*YOUR TASK:* Below are the records. List every line holding the word "worn".

*STORED DATA:*

------------------------------

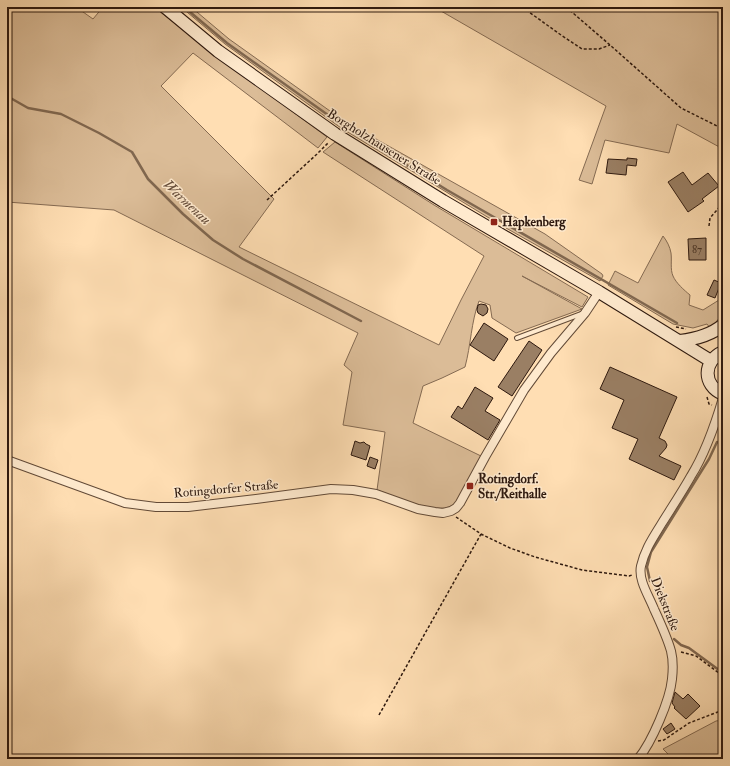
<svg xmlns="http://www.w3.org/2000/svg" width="730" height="766" font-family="'IM FELL Double Pica',serif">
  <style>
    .green { fill: #dbbc97; stroke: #846a52 }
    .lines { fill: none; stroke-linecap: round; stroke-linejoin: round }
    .stream { stroke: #80674f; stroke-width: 2.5 }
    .building { fill: #9a7f64; stroke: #2d180e }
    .service-casing { stroke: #624a37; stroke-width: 6 }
    .minor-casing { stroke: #624a37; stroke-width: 10 }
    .secondary-casing { stroke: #2d180e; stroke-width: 14 }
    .path { stroke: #2d180e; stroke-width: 1.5; stroke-dasharray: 3 2; stroke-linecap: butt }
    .service { stroke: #ffeace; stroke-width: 4 }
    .minor { stroke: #ffeace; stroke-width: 8 }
    .secondary { stroke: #ffeace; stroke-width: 12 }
    .poi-dot { fill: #8f2418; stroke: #ffeace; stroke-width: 1.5 }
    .labels { text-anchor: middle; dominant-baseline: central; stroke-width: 3; stroke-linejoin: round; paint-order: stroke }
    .number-label { font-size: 11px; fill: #483224 }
    .street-label { font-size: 13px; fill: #2d180e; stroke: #ffeace }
    .poi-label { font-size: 13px; font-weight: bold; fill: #2d180e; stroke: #ffeace; text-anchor: start }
    .water-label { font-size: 14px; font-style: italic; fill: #654c3a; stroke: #ffeace }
  </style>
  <rect width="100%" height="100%" fill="#ffdeb3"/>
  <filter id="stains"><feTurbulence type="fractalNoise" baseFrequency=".005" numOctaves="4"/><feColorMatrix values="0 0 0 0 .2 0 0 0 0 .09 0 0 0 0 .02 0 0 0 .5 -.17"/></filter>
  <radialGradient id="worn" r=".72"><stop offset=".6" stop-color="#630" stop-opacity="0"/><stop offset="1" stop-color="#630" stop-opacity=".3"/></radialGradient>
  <path class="green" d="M 7,7 L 76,7 L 93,19 L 103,7 L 154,7 L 201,44 L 327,137 L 318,148 L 193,53 L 161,86 L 274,199 L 239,247 L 439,345 L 461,300 L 484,256 L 323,152 L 335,142 L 434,205 L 588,297 L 582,307 L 522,276 L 582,309 L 516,333 L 492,318 L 490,305 L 479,301 C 471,322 471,345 465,367 L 442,378 L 423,386 L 413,423 L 481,456 L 458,500 C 455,503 453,506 448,507 C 430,513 395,496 377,490 L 385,432 L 343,425 L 352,372 L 344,365 L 358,333 L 114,210 L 7,202 Z
    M 181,7 L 191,7 L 229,39 L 344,121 L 545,234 L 602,274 L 603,276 L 600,281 L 506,228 L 506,224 L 498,220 L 494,221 L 341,128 L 225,44 Z
    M 434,7 L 723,7 L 723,149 L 677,124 L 669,153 L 605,140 L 592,184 L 579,180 L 606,106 Z
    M 663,236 C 667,241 670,247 671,253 C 672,261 670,269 673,276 C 676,283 684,290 690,295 L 689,305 L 703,310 L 719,300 L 723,288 C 723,307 725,315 710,328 L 707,324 L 693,328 L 673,324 L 608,285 L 615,271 L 638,283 Z
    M 723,720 L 723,759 L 673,759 L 663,749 L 716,721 Z"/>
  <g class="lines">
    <path class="stream" d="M 184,7 L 227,43 L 342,125 L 447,190 L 677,323
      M 7,96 L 28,108 L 61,114 L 99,133 L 132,152 L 148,179 L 183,214 L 213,240 L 243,259 L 361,321
      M 650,581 L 647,567 L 651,552 L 709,459 L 717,442 L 721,443 L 723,442
      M 674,639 L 681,645 L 689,648 L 723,673"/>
  </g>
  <path class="building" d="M 627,158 L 637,159 L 636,166 L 627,165 L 626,175 L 606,173 L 608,159 L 627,160 Z
    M 683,172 L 692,185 L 708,173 L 719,186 L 702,199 L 704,201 L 688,212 L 668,182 Z
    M 706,238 L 706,260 L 689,260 L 688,239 Z
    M 714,280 L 721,283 L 715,298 L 707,295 Z
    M 481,304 L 486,305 L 488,309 L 487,313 L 483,316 L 478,313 L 477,310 L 478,305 Z
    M 484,323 L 508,339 L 494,361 L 470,345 Z
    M 529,341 L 542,350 L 512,396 L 498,387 Z
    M 610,367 L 677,397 L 659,438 L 665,441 L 667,445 L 666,448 L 659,456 L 681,466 L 674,480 L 629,459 L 638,439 L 612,428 L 624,400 L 600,389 Z
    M 475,387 L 493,398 L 485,411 L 500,420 L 488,440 L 451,417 L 458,406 L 462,409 Z
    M 355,441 L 360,443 L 364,442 L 366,444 L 370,446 L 366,460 L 351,455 Z
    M 370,457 L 378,460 L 375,469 L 367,466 Z
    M 675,692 L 683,699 L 688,694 L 700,706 L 686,719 L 674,708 L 675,707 L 672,703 Z
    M 671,723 L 675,729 L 667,734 L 663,729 Z"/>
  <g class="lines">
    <g class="service-casing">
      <path id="service" d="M 517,338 L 581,314"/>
    </g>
    <g class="minor-casing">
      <path id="minor" d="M 7,460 L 125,503 L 156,507 L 188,507 L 256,499 L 331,489 L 353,490 L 376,494 L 418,509 L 435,512 L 443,513 L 451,511 L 456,508 L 460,503 L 485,457 L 524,390 L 551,353 L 585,313 L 599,292
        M 638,759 C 652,742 670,700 672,679 C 673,670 673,659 671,651 C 667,637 660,622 654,609 C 649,596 638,580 641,566 C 645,549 653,538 662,523 C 672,507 682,492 691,476 C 706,452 715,425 723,398"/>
    </g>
    <g class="secondary-casing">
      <path id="secondary" d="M 165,7 L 218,51 L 335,134 L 443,201 L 599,292 L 711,361
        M 680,341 C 696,339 711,335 723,325
        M 723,352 C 703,361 702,385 723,394"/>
    </g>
    <path class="path" d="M 522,7 L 561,35 L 582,49 L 599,49 L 610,45
      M 566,7 L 610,45 L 681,108 L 723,129
      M 267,200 L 317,154 L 329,142
      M 709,226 L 710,218 L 723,203
      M 676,327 L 686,329
      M 707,397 L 709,404 L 712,405
      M 456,517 L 481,534 L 510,548 L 535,557 L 582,570 L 629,576 L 632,575
      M 681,652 L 696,656 L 723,676
      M 379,715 L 481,534
      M 658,741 L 664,740 L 689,723 L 723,710"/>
    <use href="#service" class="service"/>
    <use href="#minor" class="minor"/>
    <use href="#secondary" class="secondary"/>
  </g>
  <g class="poi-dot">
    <rect x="490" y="218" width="8" height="8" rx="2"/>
    <rect x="466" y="482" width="8" height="8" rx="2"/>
  </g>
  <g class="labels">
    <g class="number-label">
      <text x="697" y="249">87</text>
    </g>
    <g class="street-label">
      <text transform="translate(384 147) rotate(32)">Borgholzhausener Straße</text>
      <text transform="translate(226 489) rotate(-5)">Rotingdorfer Straße</text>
      <text transform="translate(665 604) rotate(68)">Diekstraße</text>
    </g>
    <g class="poi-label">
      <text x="502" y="222">Hapkenberg</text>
      <text x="478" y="479">Rotingdorf.<tspan x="478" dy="15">Str./Reithalle</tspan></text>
    </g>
    <g class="water-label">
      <text transform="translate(187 202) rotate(43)">Warmenau</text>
    </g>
  </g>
  <rect width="730" height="766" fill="none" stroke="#ffdeb3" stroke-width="24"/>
  <rect x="8" y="8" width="714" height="750" fill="none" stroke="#2d180e" stroke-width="2"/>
  <rect x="12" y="12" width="706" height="742" fill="none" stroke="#2d180e"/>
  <rect width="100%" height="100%" filter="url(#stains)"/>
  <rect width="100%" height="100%" fill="url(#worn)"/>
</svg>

------------------------------

*TASK RESULT:*
  <radialGradient id="worn" r=".72"><stop offset=".6" stop-color="#630" stop-opacity="0"/><stop offset="1" stop-color="#630" stop-opacity=".3"/></radialGradient>
  <rect width="100%" height="100%" fill="url(#worn)"/>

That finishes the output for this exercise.